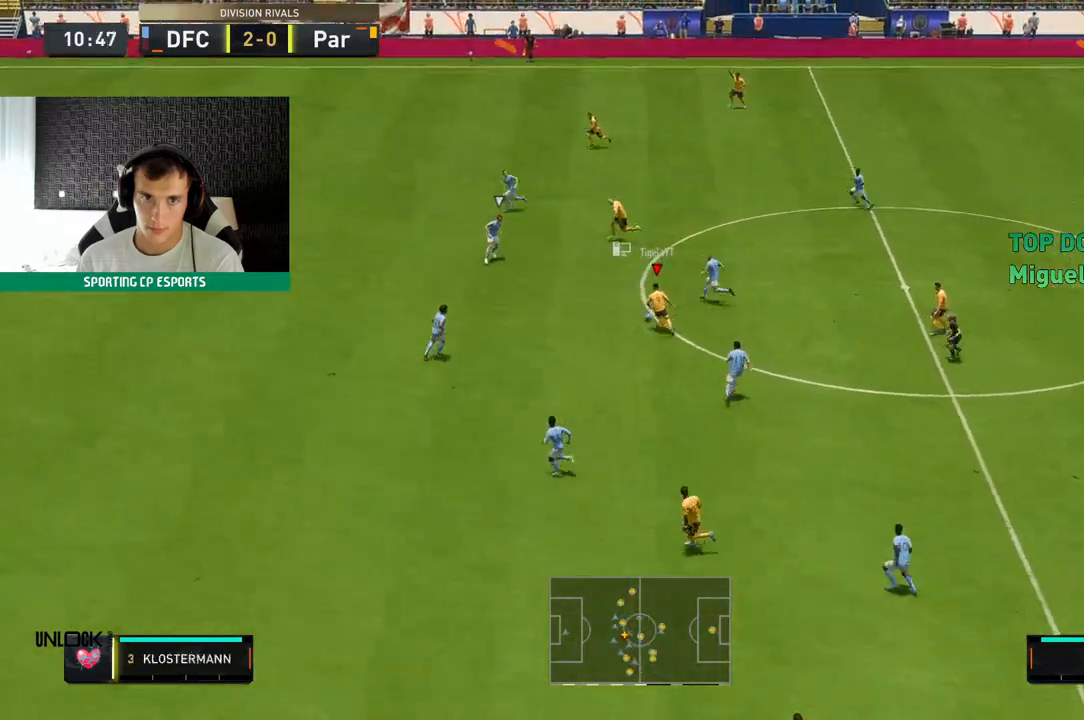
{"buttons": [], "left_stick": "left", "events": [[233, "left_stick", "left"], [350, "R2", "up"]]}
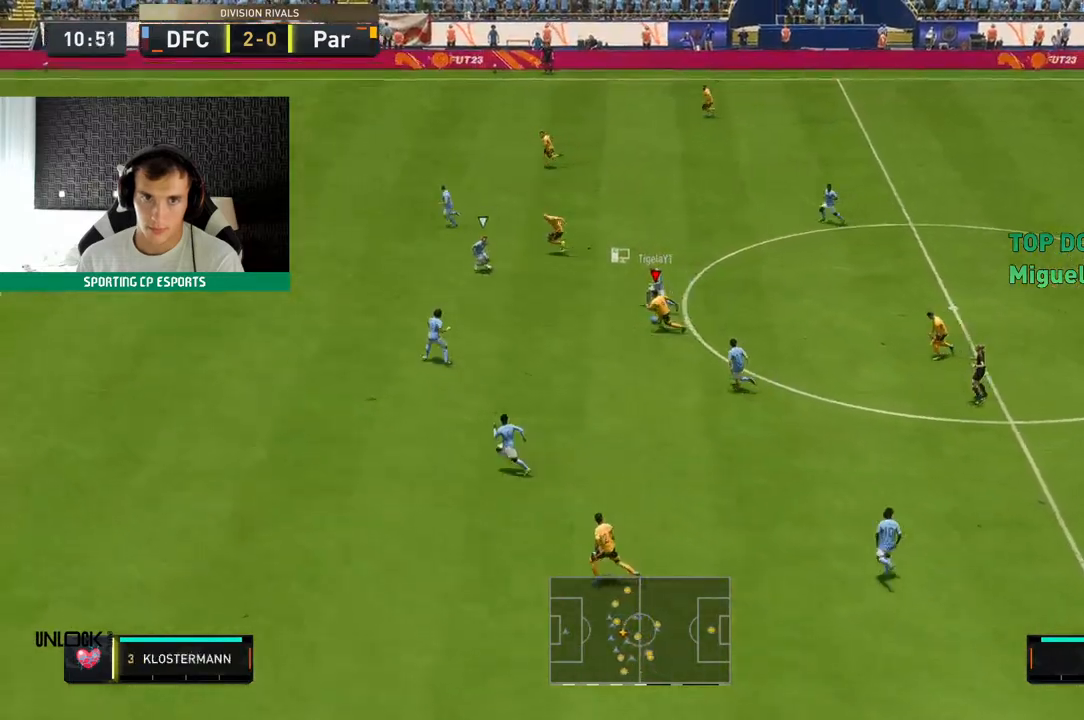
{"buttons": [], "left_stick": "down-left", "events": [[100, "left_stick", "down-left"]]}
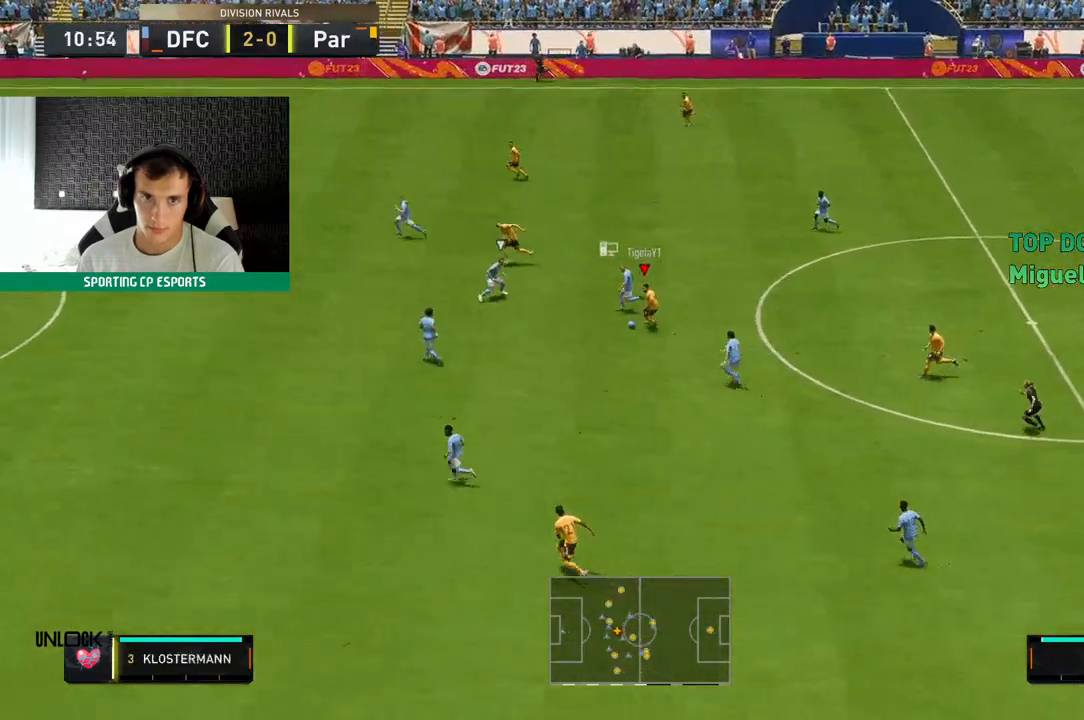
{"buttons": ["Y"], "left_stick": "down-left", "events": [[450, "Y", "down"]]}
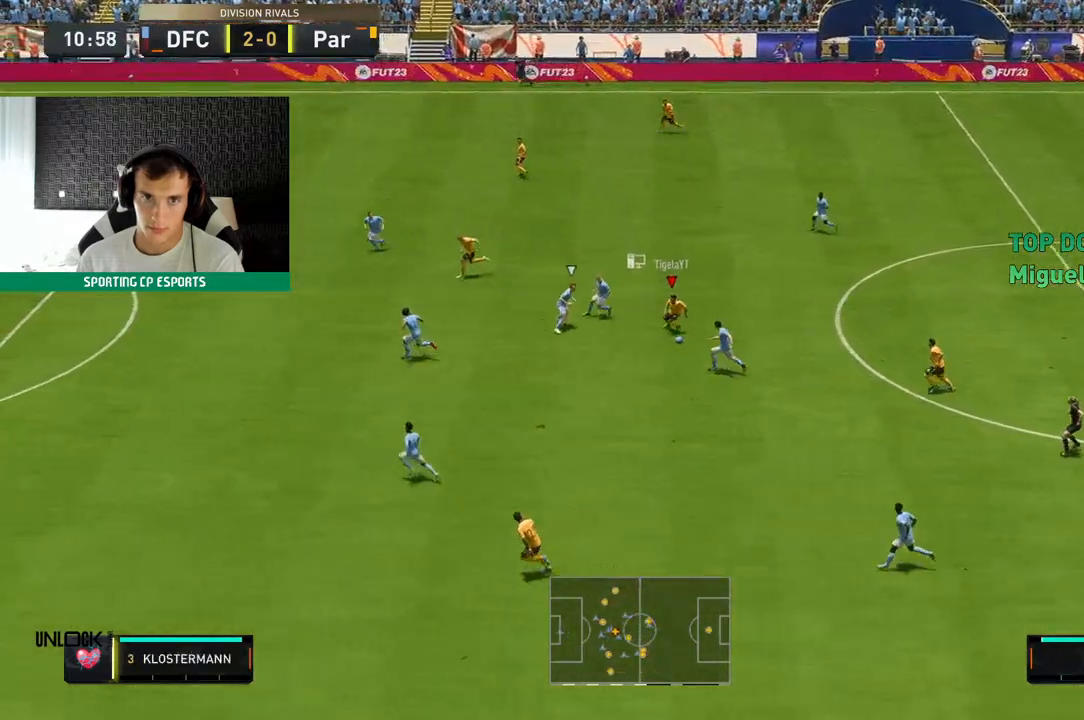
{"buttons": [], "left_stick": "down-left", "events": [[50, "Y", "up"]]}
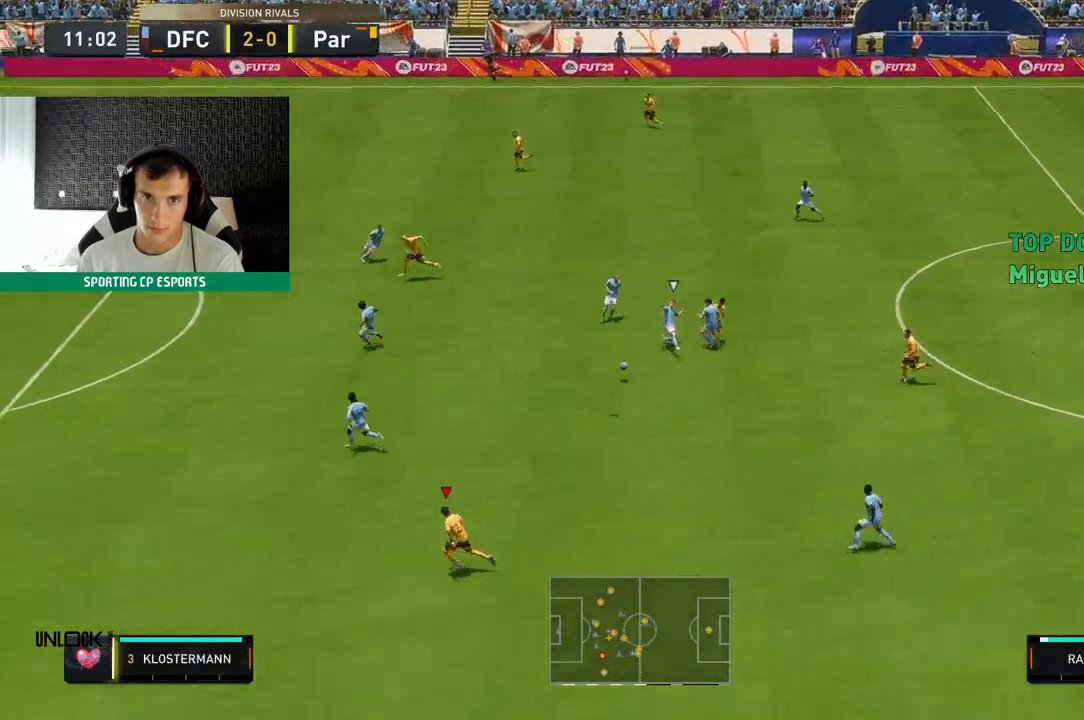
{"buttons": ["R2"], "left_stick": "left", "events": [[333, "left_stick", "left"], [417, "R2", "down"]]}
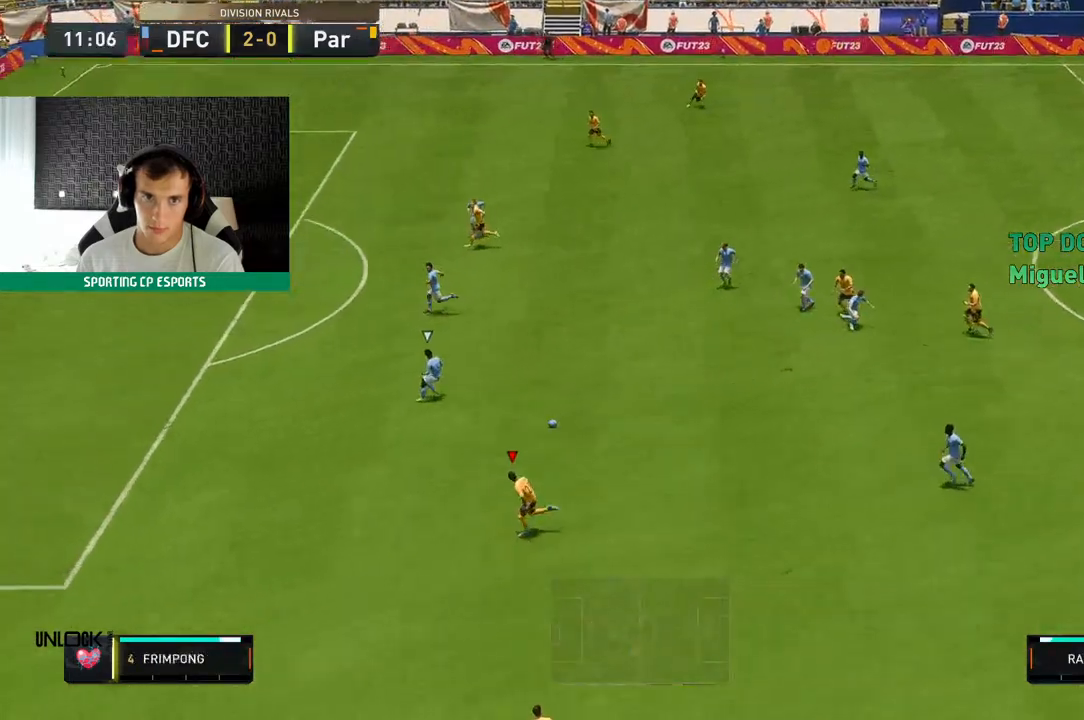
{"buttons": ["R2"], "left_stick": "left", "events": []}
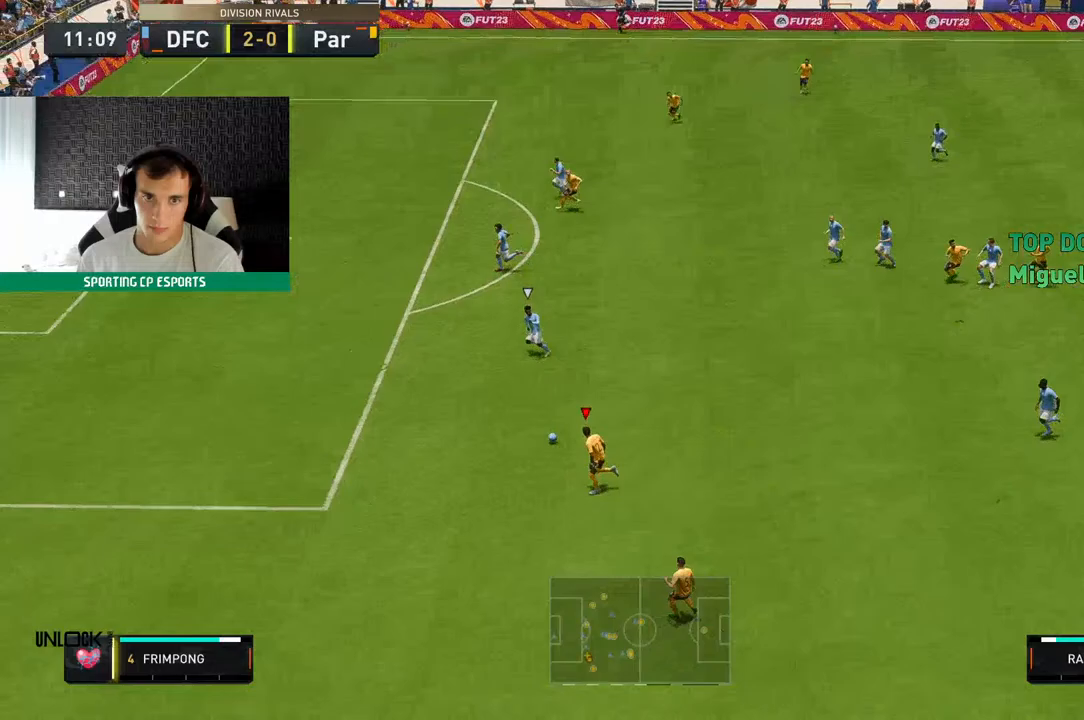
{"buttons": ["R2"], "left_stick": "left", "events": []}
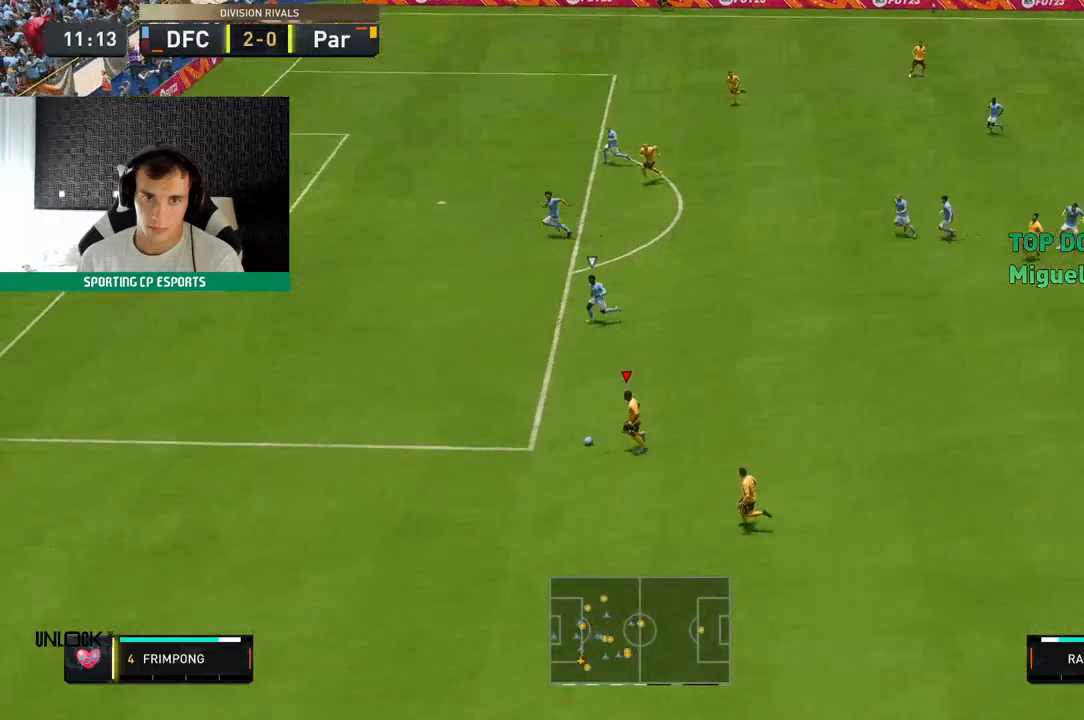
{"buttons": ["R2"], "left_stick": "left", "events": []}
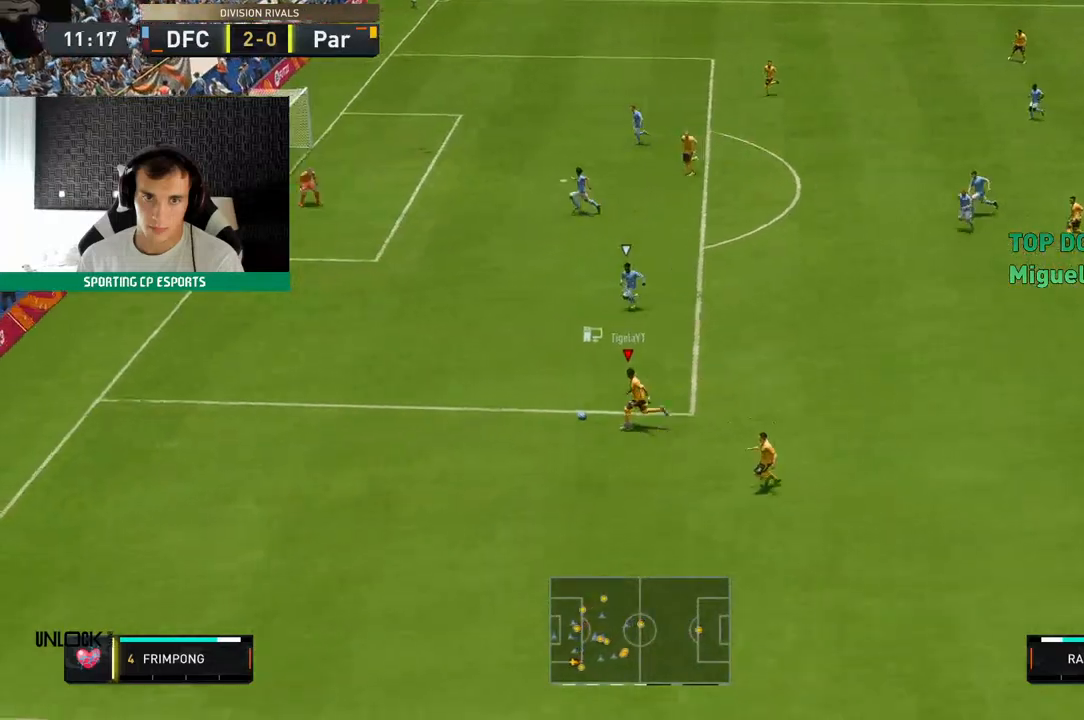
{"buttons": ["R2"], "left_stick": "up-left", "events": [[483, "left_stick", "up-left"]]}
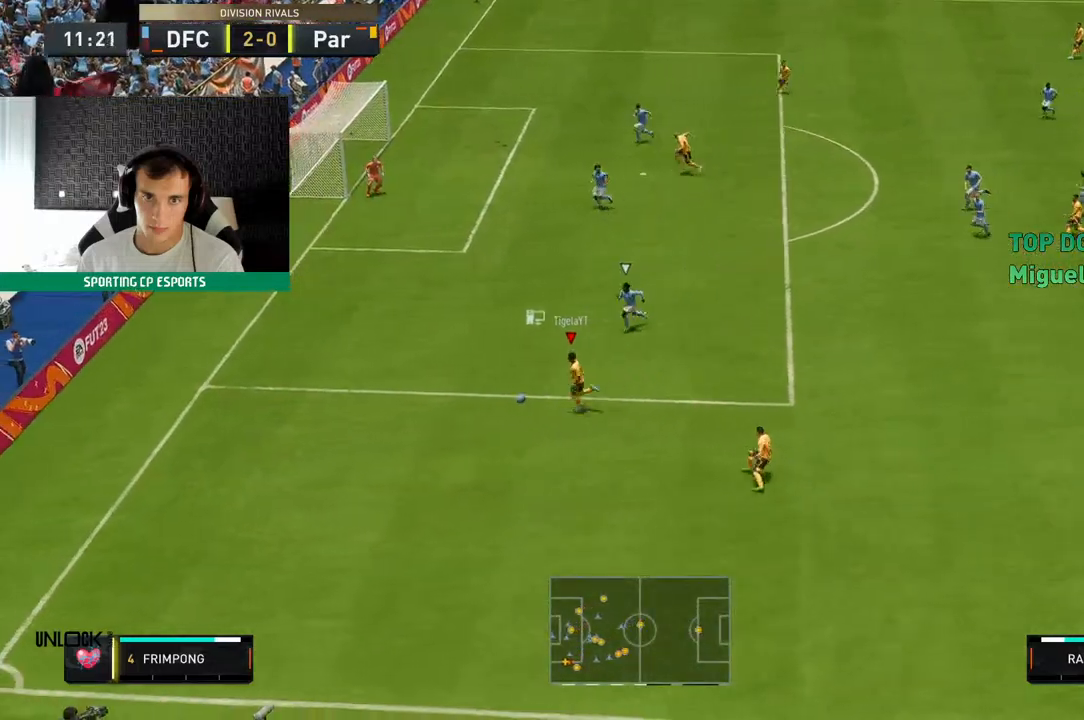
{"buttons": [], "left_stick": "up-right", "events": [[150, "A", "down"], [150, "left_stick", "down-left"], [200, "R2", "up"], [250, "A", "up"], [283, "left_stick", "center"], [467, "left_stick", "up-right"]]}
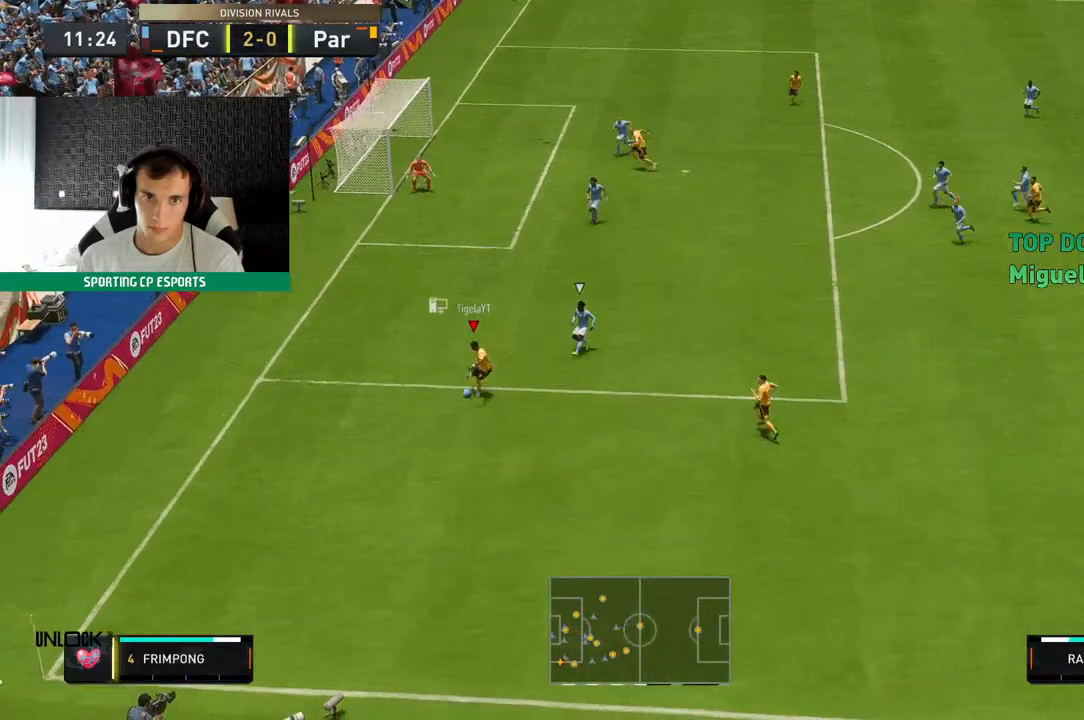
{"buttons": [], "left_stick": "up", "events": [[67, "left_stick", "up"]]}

▸ **What the task requires**: If a record contains a picture, leave the picture out and return everything else exactly.

▸ **Response below**:
{"buttons": [], "left_stick": "left", "events": [[233, "left_stick", "left"], [350, "R2", "up"]]}
{"buttons": [], "left_stick": "down-left", "events": [[100, "left_stick", "down-left"]]}
{"buttons": ["Y"], "left_stick": "down-left", "events": [[450, "Y", "down"]]}
{"buttons": [], "left_stick": "down-left", "events": [[50, "Y", "up"]]}
{"buttons": ["R2"], "left_stick": "left", "events": [[333, "left_stick", "left"], [417, "R2", "down"]]}
{"buttons": ["R2"], "left_stick": "left", "events": []}
{"buttons": ["R2"], "left_stick": "left", "events": []}
{"buttons": ["R2"], "left_stick": "left", "events": []}
{"buttons": ["R2"], "left_stick": "up-left", "events": [[483, "left_stick", "up-left"]]}
{"buttons": [], "left_stick": "up-right", "events": [[150, "A", "down"], [150, "left_stick", "down-left"], [200, "R2", "up"], [250, "A", "up"], [283, "left_stick", "center"], [467, "left_stick", "up-right"]]}
{"buttons": [], "left_stick": "up", "events": [[67, "left_stick", "up"]]}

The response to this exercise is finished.